Schierloh Ulrike, Aguayo Gloria A, Fichelle Muriel, De Melo Dias Cindy, Celebic Aljosa, Vaillant Michel, Barnard Katharine, Cohen Ohad, de Beaufort Carine
Department of Pediatric Diabetes and Endocrinology, Clinique Pédiatrique, Centre Hospitalier, Luxembourg City, Luxembourg.
Luxembourg Institute of Health, Luxembourg City, Luxembourg.
Trials. 2018 Dec 4;19(1):665. doi: 10.1186/s13063-018-3034-4.
In attempting to achieve optimal metabolic control, the day-to-day management is challenging for a child with type 1 diabetes (T1D) and his family and can have a major negative impact on their quality of life. Augmenting an insulin pump with glucose sensor information leads to improved outcomes: decreased haemoglobin A1c levels, increased time in glucose target and less hypoglycaemia. Fear of nocturnal hypoglycaemia remains pervasive amongst parents, leading to chronic sleep interruption and lack of sleep for the parents and their children. The QUEST study, an open-label, single-centre randomized crossover study, aims to evaluate the impact on time in target, in hypoglycaemia and hyperglycaemia and the effect on sleep and quality of life in children with T1D, comparing a sensor-augmented pump (SAP) with predictive low glucose suspend and alerts to the use of the same insulin pump with a flash glucose measurement (FGM) device not interacting with the pump.

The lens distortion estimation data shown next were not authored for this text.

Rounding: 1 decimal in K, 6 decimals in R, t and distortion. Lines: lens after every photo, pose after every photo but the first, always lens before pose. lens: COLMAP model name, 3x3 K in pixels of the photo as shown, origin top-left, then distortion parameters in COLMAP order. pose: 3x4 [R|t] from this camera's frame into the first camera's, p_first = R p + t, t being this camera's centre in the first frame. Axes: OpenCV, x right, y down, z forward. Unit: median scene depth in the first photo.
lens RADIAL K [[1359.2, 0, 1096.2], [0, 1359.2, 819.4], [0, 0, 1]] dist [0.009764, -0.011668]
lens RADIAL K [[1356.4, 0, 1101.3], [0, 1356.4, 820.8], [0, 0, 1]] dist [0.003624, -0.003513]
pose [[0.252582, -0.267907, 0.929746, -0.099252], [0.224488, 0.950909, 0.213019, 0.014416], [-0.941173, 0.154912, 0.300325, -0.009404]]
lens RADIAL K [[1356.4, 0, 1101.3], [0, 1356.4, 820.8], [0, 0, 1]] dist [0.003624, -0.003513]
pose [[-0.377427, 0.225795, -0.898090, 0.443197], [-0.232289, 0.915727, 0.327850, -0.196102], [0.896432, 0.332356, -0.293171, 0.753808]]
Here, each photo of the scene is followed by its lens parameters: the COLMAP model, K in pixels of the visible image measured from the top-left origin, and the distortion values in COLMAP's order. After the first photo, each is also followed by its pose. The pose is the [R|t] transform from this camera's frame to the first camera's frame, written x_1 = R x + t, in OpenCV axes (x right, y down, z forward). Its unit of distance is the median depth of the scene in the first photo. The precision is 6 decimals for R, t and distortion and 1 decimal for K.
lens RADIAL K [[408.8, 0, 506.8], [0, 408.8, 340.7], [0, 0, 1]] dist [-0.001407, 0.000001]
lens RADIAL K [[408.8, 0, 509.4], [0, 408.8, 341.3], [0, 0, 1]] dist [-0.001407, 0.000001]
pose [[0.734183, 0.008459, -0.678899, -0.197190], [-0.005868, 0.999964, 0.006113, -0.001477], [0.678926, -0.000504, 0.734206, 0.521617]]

METHODS/DESIGN: Subjects meeting the inclusion criteria are randomized to treatment with the SAP or treatment with an insulin pump and independent FGM for 5 weeks. Following a 3-week washout period, the subjects cross over to the other study arm for 5 weeks. During the week before and in the last week of treatment, the subjects and one of their caregivers wear a sleep monitor in order to obtain sleep data. The primary endpoint is the between-arm difference in percentage of time in glucose target during the final 6 days of each treatment arm, measured by a blinded continuous glucose measurement (CGM). Additional endpoints include comparison of quantity and quality of sleep as well as quality of life perception of the subjects and one of their caregivers in the two different treatment arms. Recruitment started in February 2017. A total of 36 patients are planned to be randomized. The study recruitment was completed in April 2018.
With this study we will provide more information on whether insulin pump treatment combined with more technology (SmartGuard® feature and alerts) leads to better metabolic control. The inclusion of indicators on quality of sleep with less sleep interruption, less lack of sleep and perception of quality of life in both children and their primary caregivers is essential for this study and might help to guide us to further treatment improvement.
ClinicalTrials.gov, NCT03103867 . Registered on 6 April 2017.
在试图实现最佳代谢控制时,1型糖尿病(T1D)患儿及其家庭的日常管理具有挑战性,并且可能对他们的生活质量产生重大负面影响。将葡萄糖传感器信息与胰岛素泵相结合可改善治疗效果:降低糖化血红蛋白水平、增加血糖达标时间并减少低血糖发生。家长们对夜间低血糖的担忧仍然普遍存在,导致家长及其孩子长期睡眠中断和睡眠不足。QUEST研究是一项开放标签、单中心随机交叉研究,旨在评估与预测性低血糖暂停及警报功能相结合的传感器增强型泵(SAP)和使用与泵不交互的闪光葡萄糖监测(FGM)设备的同一胰岛素泵相比,对T1D患儿血糖达标时间、低血糖和高血糖情况的影响以及对睡眠和生活质量的影响。
方法/设计:符合纳入标准的受试者被随机分为接受SAP治疗或接受胰岛素泵及独立FGM治疗5周。经过3周的洗脱期后,受试者交叉至另一研究组再进行5周治疗。在治疗前一周和治疗最后一周,受试者及其一名照料者佩戴睡眠监测仪以获取睡眠数据。主要终点是每个治疗组最后6天血糖达标时间百分比的组间差异,通过盲法连续血糖监测(CGM)测量。其他终点包括比较两个不同治疗组中受试者及其一名照料者的睡眠数量和质量以及生活质量感知。招募工作于2017年2月开始。计划共随机分配36例患者。研究招募工作于2018年4月完成。
通过本研究,我们将提供更多关于胰岛素泵治疗结合更多技术(SmartGuard®功能和警报)是否能带来更好代谢控制的信息。纳入关于睡眠中断更少、睡眠不足更少以及儿童及其主要照料者生活质量感知的睡眠质量指标对本研究至关重要,可能有助于指导我们进一步改善治疗。
ClinicalTrials.gov,NCT03103867。于2017年4月6日注册。